当多个并行线程等待随后抛出的同一Task实例时会发生什么？

Question

Reading through answers to this question prompted me to think about what happens exception-wise when the awaited task throws. Do all "clients" get to observe the exception? I admit I may be confusing a couple of things here; that's the reason I'm asking for clarification.

I'll present a concrete scenario... Let's say I have a server with a global collection of long-running Task instances, started by clients. After starting one or more tasks, a client can query their progress and retrieve results when they become available, as well as any errors that might occur.

Tasks themselves may perform very different business-specific things - normally, no two are quite the same. However, if one of the clients does attempt to start the same task as another had started previously, the server should recognize this and "attach" the second client to the existing task instead of spooling up a new copy.

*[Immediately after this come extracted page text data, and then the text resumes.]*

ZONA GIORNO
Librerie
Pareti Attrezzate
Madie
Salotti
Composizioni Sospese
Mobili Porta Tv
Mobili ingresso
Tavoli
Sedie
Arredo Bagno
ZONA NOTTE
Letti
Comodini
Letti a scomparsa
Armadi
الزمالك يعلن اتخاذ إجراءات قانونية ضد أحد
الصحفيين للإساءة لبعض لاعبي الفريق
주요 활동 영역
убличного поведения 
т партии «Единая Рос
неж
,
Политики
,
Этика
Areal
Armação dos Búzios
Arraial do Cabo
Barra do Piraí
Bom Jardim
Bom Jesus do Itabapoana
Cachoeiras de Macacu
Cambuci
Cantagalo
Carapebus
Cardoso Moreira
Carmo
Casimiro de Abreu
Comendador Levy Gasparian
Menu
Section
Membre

Now, each time any client queries the status of the task it's interested in, it does something along these lines:

var timeout = Task.Delay(numberOfSecondsUntilClientsPatienceRunsOut);
try
{
    var result = await Task.WhenAny(timeout, task);
    if (result == timeout)
    {
        // SNIP: No result is available yet. Just report the progress so far.
    }

    // SNIP: Report the result.
}
catch (Exception e)
{
    // SNIP: Report the error.
}

In short, it gives the task some reasonable time to finish what it's doing first, then falls back to reporting the on-going progress. This means there's a potentially significant window of time in which multiple clients could observe the same task failing.

My question is: if the task happens to throw during this window, is the exception observed (and handled) by all clients?

Answer 1

Task.WhenAny will not throw itself. Per the documentation :

The returned task will complete when any of the supplied tasks has completed. The returned task will always end in the RanToCompletion state with its Result set to the first task to complete. This is true even if the first task to complete ended in the Canceled or Faulted state.

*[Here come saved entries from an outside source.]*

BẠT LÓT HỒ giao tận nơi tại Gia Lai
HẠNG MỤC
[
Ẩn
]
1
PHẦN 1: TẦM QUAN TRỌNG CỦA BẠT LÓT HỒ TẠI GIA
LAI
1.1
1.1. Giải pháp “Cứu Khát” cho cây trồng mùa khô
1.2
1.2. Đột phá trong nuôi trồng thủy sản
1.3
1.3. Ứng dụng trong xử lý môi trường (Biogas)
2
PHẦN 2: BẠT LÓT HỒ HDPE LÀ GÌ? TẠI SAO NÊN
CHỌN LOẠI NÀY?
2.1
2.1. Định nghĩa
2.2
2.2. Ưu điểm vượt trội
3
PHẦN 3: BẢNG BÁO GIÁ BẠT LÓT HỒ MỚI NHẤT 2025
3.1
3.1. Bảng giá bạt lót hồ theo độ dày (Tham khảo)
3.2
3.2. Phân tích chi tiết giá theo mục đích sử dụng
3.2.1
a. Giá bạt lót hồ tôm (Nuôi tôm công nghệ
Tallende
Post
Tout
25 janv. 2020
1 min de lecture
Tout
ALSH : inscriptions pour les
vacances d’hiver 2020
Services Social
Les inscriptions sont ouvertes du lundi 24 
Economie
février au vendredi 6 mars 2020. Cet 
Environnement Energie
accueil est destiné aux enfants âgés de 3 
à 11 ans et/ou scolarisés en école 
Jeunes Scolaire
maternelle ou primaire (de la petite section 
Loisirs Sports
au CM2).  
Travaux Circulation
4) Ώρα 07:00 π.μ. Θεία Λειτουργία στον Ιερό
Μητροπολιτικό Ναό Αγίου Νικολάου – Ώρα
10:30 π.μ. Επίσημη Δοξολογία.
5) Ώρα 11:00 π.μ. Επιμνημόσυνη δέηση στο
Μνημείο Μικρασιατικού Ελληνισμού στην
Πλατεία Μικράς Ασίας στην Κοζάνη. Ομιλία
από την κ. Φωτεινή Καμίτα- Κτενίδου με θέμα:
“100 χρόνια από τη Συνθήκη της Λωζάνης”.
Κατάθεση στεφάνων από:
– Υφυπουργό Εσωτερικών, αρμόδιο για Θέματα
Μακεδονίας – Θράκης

You will get back either timeout or task .

If the result is task , and you await that (or get Task.Result ), and task has faulted, then that will throw. It doesn't matter how many callers do that, or when they do it -- attempting to get the result of a faulted task always throws. Simple code to demonstrate this:

var t = Task.Run(() => throw new Exception(DateTime.Now.Ticks.ToString()));
try {
    await t;
} catch (Exception e) {
    Console.WriteLine(e.Message);
}
await Task.Delay(1000);
try {
    await t;
} catch (Exception e) {
    Console.WriteLine(e.Message);
}

This will print the same timestamp, twice. The task only runs once, and only has one result, which produces an exception every time you try to get it. If you like you can mix in different threads or parallel calls, this doesn't change the outcome.

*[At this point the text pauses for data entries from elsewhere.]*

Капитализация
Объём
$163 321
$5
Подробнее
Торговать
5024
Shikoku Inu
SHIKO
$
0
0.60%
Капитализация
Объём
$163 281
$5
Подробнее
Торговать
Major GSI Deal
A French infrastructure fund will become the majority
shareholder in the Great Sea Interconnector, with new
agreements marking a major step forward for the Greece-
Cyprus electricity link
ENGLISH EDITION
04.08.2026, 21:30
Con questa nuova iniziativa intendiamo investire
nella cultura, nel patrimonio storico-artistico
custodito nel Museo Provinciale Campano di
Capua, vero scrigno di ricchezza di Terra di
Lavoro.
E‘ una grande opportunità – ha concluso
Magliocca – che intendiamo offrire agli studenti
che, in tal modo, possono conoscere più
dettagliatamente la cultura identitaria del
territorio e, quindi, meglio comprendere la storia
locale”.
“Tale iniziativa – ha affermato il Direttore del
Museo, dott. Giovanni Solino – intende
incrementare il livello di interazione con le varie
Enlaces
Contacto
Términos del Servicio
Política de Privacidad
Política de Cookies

Note that in the case of a timeout, there is still the basic possibility of a race condition: two different tasks/threads, both awaiting the same task, may get different results on await Task.WhenAny(timeout, task) , based on which task they observe to complete first. In other words, even if await Task.WhenAny(timeout, task) == timeout , task can still have faulted at any point between .WhenAny() deciding it was done and control eventually returning to you. This is to be expected, and your code should handle this (on the next round of waiting, .WhenAny() would return immediately with the faulted task).